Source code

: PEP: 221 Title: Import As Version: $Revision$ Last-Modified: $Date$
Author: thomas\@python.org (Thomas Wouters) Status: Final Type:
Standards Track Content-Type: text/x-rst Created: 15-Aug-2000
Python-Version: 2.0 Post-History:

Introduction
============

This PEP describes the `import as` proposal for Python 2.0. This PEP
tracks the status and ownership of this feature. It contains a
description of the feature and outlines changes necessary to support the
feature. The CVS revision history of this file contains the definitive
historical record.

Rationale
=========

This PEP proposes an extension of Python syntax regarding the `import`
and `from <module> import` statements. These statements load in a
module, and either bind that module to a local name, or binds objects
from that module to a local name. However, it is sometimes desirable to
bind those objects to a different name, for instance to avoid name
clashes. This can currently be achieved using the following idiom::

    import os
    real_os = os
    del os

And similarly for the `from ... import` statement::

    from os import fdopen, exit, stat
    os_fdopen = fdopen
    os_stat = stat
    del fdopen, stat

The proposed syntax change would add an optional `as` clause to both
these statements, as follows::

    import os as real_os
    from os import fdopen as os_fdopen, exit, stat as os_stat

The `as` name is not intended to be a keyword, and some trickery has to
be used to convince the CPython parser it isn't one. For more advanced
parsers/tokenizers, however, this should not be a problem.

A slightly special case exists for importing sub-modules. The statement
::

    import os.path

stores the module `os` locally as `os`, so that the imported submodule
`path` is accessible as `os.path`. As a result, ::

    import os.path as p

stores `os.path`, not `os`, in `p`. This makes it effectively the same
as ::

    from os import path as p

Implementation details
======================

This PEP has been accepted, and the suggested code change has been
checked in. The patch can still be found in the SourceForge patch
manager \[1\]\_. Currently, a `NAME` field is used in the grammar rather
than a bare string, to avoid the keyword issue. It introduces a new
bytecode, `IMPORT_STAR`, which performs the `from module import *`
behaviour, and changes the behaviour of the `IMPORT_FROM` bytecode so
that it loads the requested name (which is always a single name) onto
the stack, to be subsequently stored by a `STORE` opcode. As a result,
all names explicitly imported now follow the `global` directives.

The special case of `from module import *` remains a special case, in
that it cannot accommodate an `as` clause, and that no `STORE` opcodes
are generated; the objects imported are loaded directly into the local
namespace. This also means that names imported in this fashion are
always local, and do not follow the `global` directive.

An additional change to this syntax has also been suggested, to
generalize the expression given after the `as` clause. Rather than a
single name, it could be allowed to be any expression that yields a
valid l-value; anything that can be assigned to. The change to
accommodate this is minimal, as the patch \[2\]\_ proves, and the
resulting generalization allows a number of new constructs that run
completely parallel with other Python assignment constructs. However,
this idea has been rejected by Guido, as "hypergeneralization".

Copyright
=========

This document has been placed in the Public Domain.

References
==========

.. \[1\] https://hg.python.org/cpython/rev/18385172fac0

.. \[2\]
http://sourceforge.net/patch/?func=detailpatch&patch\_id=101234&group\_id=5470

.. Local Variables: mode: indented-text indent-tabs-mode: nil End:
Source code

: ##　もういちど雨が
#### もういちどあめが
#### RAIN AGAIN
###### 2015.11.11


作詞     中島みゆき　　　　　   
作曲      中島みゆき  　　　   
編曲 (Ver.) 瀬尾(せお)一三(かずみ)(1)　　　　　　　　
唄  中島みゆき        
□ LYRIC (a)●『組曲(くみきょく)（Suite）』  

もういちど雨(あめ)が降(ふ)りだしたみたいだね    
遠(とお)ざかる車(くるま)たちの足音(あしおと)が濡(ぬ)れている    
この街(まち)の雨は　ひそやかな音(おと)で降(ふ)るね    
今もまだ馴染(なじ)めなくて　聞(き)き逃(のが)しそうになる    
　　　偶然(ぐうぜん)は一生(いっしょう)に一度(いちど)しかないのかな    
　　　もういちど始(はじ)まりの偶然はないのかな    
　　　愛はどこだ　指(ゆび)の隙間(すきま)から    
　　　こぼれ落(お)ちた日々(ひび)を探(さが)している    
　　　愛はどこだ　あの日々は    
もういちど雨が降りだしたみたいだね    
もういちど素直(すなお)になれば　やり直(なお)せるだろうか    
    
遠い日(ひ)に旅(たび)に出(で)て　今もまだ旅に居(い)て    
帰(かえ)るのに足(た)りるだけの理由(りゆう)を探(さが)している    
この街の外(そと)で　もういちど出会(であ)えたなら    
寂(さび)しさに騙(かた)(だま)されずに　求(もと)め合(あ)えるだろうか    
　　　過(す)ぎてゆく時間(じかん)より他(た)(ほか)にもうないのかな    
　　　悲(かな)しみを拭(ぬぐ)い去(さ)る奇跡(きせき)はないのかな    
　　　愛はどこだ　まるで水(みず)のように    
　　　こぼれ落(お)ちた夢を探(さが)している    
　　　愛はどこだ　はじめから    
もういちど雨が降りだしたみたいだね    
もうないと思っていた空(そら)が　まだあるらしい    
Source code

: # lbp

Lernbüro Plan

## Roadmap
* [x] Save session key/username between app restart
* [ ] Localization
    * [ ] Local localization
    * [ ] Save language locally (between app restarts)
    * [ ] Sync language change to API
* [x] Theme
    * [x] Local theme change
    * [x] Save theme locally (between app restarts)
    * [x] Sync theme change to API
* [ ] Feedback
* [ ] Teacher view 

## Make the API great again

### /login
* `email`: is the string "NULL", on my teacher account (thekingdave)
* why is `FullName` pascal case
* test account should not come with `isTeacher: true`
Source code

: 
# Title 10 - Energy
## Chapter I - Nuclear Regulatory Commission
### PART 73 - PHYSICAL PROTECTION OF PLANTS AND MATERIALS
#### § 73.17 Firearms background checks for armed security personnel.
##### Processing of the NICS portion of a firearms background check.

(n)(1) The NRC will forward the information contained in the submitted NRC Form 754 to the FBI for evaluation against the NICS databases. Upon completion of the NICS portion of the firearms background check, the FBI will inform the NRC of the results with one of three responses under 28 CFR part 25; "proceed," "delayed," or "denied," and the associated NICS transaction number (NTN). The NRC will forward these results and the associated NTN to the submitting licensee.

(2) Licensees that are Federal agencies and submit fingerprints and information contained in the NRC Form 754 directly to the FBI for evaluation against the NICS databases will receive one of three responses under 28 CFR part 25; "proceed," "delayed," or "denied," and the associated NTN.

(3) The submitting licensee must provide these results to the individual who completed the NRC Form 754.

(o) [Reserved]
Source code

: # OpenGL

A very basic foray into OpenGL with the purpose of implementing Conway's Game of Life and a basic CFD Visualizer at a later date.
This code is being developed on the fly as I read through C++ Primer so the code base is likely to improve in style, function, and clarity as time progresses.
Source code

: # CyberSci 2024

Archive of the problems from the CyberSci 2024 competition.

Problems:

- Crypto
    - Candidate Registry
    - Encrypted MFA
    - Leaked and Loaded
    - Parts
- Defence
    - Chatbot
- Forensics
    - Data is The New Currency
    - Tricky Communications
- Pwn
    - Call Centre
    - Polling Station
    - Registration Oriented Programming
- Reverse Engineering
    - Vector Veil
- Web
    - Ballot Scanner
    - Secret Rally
________________________
[Work required] Please give the number of lines with "fdopen" in the entries above, and write no other text.

[Your response] 4